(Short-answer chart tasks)
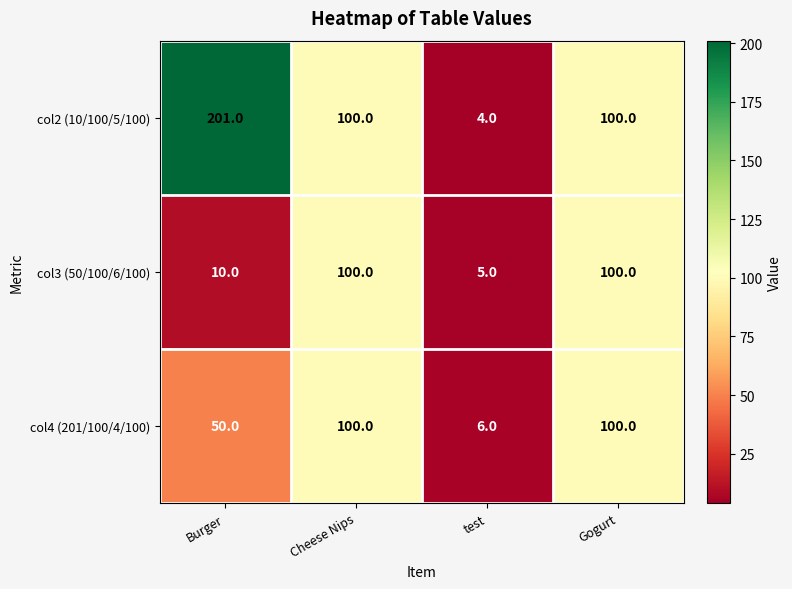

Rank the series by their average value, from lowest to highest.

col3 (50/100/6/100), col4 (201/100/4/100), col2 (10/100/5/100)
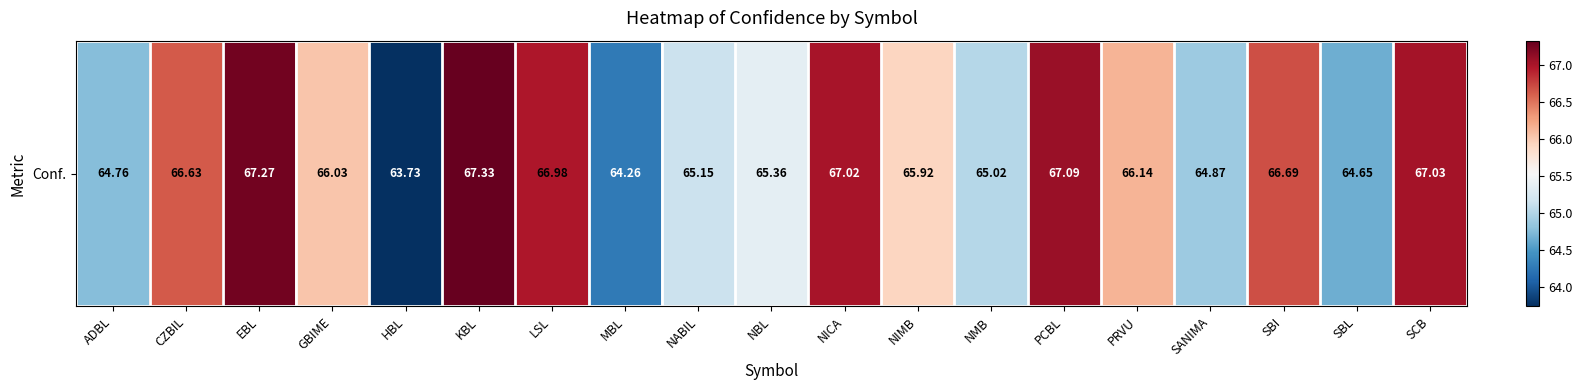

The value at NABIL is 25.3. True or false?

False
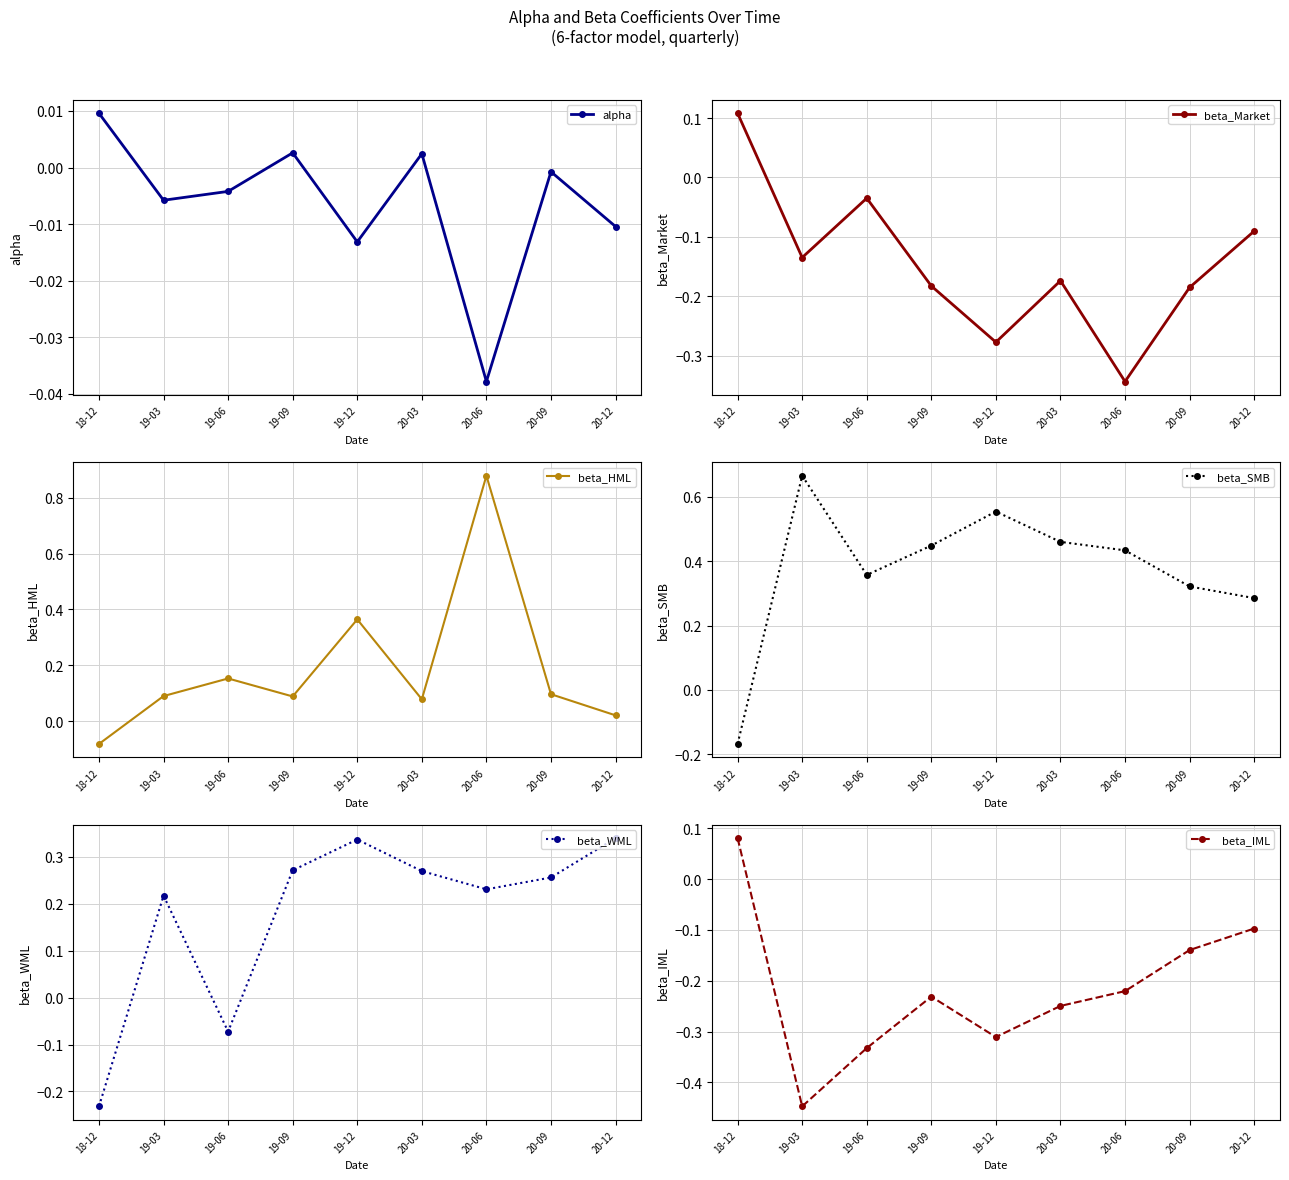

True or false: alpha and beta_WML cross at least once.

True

__Task details__
Pick out and copy each line above that contains the string "True". Case counts, so only matches with the same capitalization qualify.

__Task answer__
The value at NABIL is 25.3. True or false?
True or false: alpha and beta_WML cross at least once.
True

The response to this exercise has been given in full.